All kinds of clever—Sally Potter’s 1992 film version of Virginia Woolf’s novel Orlando is a daring, daunting, playful work of some considerable intellectual force that just misses greatness owing to a lack of emotional weight. That might not be too surprising since the movie attempts to pack 400 years into a 93-minute running time. The story follows Orlando (Tilda Swinton), a young man who finds favor with Queen Elizabeth I (Quentin Crisp). Elizabeth promises Orlando that he may keep his great house and land forever—on the proviso that Orlando never gets old or withers. Surprisingly, he never does, and the film charts Orlando’s subsequent life and adventures in a series of vignettes that take him through the pages of history and on into the present day.
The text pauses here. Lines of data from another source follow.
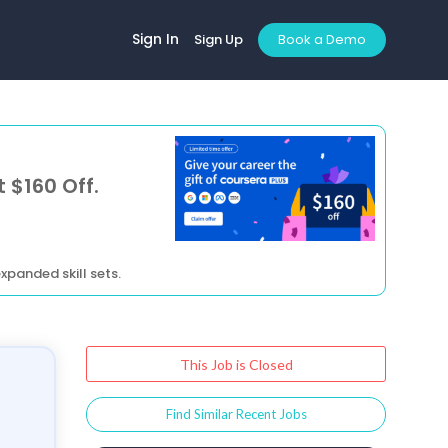
Sign In
Sign Up
Book a Demo
 $160 Off.
xpanded skill sets.
This Job is Closed
Find Similar Recent Jobs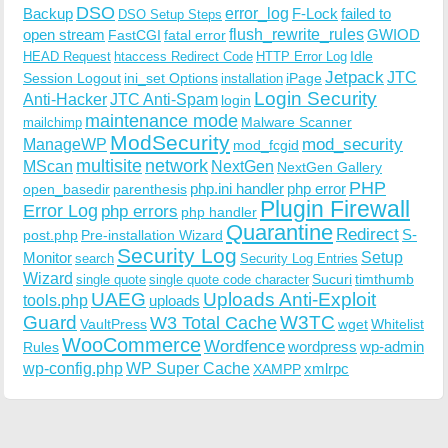
DSO
Backup
error_log
F-Lock
failed to
DSO Setup Steps
open stream
flush_rewrite_rules
GWIOD
FastCGI
fatal error
Idle
HEAD Request
htaccess Redirect Code
HTTP Error Log
Jetpack
JTC
Session Logout
ini_set Options
iPage
installation
Login Security
Anti-Hacker
JTC Anti-Spam
login
maintenance mode
Malware Scanner
mailchimp
ModSecurity
ManageWP
mod_security
mod_fcgid
multisite
network
MScan
NextGen
NextGen Gallery
PHP
php.ini handler
php error
open_basedir
parenthesis
Plugin Firewall
Error Log
php errors
php handler
Quarantine
Redirect
S-
post.php
Pre-installation Wizard
Security Log
Monitor
Setup
search
Security Log Entries
Wizard
Sucuri
timthumb
single quote
single quote code character
UAEG
Uploads Anti-Exploit
tools.php
uploads
W3TC
Guard
W3 Total Cache
VaultPress
wget
Whitelist
WooCommerce
Wordfence
wordpress
wp-admin
Rules
wp-config.php
WP Super Cache
xmlrpc
XAMPP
Of course, there are complications—like the fact that halfway through the film Orlando turns into a woman. Despite Orlando’s own realization—“The same person, no difference at all, only a different sex”—the law of the land still insists that she cannot own land because that’s forbidden to women (not to mention that she’s 200 years old and therefore should obviously be dead).
Sexual identity, of course, is at the center of the film. That should be obvious from the casting. Not only do we have Swinton (who is never made to look different as man or woman) as Orlando, but also there’s the stunt casting of author and raconteur Quentin Crisp as Elizabeth I. On the one hand, this is for purposes of sexual ambiguity, but at the same time it’s also part and parcel of the movie’s playfully campy nature, since at bottom what we have is an old queen played by, well, an old queen. It’s the sort of thing that makes Orlando an enjoyable film. On the other hand, it’s the deliberately distanced performance of Swinton that cheats the work out of much in the way of an emotional center.
We’re entertained by the film. We cannot delight in its physical look—very much akin to the films of Peter Greenaway (not surprising since Potter used his production designers). We can endlessly discuss the implications of both its feminist and sexually ambivalent agendas. But it’s difficult to ever much care about Orlando him/herself, since the character moves through the story more as a mildly interested spectator than a participant. It’s certainly a great moment of intellectual revelation when Orlando blandly realizes that he hasn’t changed, only his gender, but it’s done so blandly that there’s no kick. Still, on its own merits, it’s a remarkable work.